EXCERPTED PASSAGE –
++++++++++

Pyannote Audio Overlapped Speech Detection

Convert pyannote-audio's overlapped speech detection pipeline to C++.

Whole pipeline is splitted into 2 stages,

segment
binarize

Segment
Export segmentation model from python which is later used to do inference in C++ with onnxruntime.

Binarize
Convert all python code to C++ code.

Model

Export model

segmenation

script: segment/export3.py

Above script will export model and verify model using example wav data.

Create conda evironment or use python venv module.

$> conda create --name sd_embeddings
$> conda activate sd_embeddings
$> cd segment
$> python export3.py

Dependencies

onnxruntime
liborch onnxruntime is used to inference for Segmentation.

++++++++++

(Dataset entries)
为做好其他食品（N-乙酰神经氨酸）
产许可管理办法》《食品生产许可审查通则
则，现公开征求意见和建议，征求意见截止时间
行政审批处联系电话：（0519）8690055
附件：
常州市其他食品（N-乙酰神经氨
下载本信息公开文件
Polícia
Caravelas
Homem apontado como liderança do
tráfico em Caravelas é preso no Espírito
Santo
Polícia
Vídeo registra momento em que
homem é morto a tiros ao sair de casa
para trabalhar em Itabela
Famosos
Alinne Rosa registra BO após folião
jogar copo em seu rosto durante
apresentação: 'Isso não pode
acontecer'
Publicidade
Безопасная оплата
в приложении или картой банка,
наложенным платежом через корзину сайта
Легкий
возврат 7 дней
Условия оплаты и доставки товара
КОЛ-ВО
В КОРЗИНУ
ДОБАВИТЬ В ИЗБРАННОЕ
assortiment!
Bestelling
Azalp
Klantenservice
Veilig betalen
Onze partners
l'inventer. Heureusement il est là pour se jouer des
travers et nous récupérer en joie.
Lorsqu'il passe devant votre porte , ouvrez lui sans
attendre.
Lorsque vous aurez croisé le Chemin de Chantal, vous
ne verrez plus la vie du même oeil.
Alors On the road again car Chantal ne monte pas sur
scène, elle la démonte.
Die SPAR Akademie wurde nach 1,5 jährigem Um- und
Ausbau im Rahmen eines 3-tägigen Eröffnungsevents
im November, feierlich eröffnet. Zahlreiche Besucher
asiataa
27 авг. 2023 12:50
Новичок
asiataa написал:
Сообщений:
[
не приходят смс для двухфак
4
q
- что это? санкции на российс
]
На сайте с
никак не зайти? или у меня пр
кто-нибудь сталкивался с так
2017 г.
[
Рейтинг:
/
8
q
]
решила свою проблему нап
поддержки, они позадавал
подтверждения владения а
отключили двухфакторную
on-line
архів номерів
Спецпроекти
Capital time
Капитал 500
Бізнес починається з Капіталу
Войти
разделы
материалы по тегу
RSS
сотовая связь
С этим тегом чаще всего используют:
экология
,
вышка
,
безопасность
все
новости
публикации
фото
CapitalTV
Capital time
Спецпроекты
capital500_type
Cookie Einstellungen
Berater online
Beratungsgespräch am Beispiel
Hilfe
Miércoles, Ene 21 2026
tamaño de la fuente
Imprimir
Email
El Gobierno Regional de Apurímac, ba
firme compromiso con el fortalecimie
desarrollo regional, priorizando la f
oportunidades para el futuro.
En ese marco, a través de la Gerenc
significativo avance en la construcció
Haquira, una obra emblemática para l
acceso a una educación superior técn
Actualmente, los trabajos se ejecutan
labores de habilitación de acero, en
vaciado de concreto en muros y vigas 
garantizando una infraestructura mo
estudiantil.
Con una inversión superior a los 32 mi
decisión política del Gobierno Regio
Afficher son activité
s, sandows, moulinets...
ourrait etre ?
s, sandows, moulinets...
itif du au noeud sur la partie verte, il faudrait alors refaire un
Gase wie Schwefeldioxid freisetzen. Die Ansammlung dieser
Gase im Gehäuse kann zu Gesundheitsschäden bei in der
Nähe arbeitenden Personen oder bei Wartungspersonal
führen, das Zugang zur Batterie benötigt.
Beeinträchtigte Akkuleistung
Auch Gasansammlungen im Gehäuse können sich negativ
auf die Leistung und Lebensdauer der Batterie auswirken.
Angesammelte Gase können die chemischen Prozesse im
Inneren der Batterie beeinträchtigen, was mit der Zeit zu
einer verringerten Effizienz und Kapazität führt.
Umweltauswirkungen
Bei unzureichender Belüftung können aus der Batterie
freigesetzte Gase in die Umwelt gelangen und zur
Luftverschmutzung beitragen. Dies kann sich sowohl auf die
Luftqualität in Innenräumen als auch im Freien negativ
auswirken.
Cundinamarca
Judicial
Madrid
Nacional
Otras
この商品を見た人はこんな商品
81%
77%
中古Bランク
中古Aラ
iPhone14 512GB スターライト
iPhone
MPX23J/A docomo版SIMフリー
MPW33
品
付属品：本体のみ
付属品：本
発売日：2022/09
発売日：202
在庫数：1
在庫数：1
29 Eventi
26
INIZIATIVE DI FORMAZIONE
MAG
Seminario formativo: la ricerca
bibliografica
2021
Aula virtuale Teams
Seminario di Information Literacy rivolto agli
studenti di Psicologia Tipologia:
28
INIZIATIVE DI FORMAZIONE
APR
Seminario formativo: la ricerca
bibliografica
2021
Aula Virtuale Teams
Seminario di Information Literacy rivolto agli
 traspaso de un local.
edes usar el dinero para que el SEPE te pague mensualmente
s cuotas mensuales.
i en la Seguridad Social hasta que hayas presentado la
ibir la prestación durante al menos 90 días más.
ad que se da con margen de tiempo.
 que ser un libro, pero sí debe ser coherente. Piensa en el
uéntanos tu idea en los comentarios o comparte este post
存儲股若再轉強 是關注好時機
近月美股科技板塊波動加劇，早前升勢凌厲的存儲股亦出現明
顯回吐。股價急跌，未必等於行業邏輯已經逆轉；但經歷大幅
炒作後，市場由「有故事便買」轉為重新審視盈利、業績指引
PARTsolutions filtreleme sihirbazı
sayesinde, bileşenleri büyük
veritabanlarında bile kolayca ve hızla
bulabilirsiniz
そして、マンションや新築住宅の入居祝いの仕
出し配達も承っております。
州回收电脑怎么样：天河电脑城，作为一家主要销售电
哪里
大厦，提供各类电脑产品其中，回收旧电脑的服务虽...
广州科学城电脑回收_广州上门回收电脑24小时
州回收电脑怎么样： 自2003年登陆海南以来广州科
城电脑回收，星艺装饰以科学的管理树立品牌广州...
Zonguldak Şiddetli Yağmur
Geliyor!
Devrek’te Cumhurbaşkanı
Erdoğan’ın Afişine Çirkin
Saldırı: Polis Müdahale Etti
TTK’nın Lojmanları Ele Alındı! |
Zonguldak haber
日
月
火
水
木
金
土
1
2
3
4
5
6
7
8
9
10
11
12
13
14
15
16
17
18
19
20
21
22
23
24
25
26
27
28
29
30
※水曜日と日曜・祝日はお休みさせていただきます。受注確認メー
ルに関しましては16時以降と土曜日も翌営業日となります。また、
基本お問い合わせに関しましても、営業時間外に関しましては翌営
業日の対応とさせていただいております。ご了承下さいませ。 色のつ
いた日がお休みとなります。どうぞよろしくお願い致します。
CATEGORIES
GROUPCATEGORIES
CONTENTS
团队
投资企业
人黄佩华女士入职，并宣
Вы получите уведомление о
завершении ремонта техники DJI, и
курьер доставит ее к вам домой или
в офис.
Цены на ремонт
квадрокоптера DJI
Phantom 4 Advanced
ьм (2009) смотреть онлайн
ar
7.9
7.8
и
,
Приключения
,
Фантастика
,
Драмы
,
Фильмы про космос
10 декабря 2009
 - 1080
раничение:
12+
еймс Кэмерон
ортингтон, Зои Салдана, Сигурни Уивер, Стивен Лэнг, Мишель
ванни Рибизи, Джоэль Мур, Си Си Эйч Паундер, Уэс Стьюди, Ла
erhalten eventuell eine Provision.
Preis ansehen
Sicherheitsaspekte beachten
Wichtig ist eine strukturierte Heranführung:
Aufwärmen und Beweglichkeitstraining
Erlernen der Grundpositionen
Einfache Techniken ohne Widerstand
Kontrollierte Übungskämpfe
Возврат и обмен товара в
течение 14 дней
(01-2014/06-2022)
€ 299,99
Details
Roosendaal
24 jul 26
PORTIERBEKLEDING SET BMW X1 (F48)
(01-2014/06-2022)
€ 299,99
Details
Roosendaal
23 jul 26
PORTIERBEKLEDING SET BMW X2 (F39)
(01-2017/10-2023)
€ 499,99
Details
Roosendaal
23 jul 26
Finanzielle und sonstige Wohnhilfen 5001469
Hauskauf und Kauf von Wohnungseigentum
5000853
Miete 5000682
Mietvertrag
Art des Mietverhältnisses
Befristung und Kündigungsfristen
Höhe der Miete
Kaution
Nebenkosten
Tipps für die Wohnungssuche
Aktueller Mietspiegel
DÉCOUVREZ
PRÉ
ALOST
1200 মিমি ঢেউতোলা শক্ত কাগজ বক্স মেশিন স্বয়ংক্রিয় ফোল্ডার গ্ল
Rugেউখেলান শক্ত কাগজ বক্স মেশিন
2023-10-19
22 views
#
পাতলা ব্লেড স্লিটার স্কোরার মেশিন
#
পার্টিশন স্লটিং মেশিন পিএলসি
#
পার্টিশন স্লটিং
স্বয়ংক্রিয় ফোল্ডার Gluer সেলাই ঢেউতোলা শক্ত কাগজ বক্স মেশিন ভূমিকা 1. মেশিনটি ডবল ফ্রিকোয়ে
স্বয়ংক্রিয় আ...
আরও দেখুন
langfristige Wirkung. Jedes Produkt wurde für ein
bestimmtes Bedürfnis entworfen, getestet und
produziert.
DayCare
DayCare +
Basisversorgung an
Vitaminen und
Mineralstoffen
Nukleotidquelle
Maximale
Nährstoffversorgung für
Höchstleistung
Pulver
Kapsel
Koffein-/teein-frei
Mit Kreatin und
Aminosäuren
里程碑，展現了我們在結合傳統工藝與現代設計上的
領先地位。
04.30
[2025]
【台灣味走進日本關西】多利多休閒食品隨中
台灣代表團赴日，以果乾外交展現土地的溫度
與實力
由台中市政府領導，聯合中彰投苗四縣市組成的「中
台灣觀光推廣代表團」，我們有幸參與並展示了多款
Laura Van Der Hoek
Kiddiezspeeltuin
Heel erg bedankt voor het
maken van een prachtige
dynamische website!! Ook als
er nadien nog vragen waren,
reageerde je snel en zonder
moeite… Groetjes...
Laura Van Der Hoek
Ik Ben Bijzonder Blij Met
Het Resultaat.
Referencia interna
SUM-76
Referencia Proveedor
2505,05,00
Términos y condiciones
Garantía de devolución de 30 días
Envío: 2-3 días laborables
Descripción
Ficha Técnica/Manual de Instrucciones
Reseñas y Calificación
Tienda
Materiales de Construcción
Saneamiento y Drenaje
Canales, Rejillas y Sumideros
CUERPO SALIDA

++++++++++

WORK ORDER A –
Which script does the pyannote overlapped speech detection page give for exporting the segmentation model?
WORK ORDER B –
Reproduce the records from their first line through the line containing "Miércoles, Ene 21 2026", with both of those lines included.
The pyannote overlapped speech detection page has no connection to the records.

EXERCISE SOLUTION A –
segment/export3.py

EXERCISE SOLUTION B –
为做好其他食品（N-乙酰神经氨酸）
产许可管理办法》《食品生产许可审查通则
则，现公开征求意见和建议，征求意见截止时间
行政审批处联系电话：（0519）8690055
附件：
常州市其他食品（N-乙酰神经氨
下载本信息公开文件
Polícia
Caravelas
Homem apontado como liderança do
tráfico em Caravelas é preso no Espírito
Santo
Polícia
Vídeo registra momento em que
homem é morto a tiros ao sair de casa
para trabalhar em Itabela
Famosos
Alinne Rosa registra BO após folião
jogar copo em seu rosto durante
apresentação: 'Isso não pode
acontecer'
Publicidade
Безопасная оплата
в приложении или картой банка,
наложенным платежом через корзину сайта
Легкий
возврат 7 дней
Условия оплаты и доставки товара
КОЛ-ВО
В КОРЗИНУ
ДОБАВИТЬ В ИЗБРАННОЕ
assortiment!
Bestelling
Azalp
Klantenservice
Veilig betalen
Onze partners
l'inventer. Heureusement il est là pour se jouer des
travers et nous récupérer en joie.
Lorsqu'il passe devant votre porte , ouvrez lui sans
attendre.
Lorsque vous aurez croisé le Chemin de Chantal, vous
ne verrez plus la vie du même oeil.
Alors On the road again car Chantal ne monte pas sur
scène, elle la démonte.
Die SPAR Akademie wurde nach 1,5 jährigem Um- und
Ausbau im Rahmen eines 3-tägigen Eröffnungsevents
im November, feierlich eröffnet. Zahlreiche Besucher
asiataa
27 авг. 2023 12:50
Новичок
asiataa написал:
Сообщений:
[
не приходят смс для двухфак
4
q
- что это? санкции на российс
]
На сайте с
никак не зайти? или у меня пр
кто-нибудь сталкивался с так
2017 г.
[
Рейтинг:
/
8
q
]
решила свою проблему нап
поддержки, они позадавал
подтверждения владения а
отключили двухфакторную
on-line
архів номерів
Спецпроекти
Capital time
Капитал 500
Бізнес починається з Капіталу
Войти
разделы
материалы по тегу
RSS
сотовая связь
С этим тегом чаще всего используют:
экология
,
вышка
,
безопасность
все
новости
публикации
фото
CapitalTV
Capital time
Спецпроекты
capital500_type
Cookie Einstellungen
Berater online
Beratungsgespräch am Beispiel
Hilfe
Miércoles, Ene 21 2026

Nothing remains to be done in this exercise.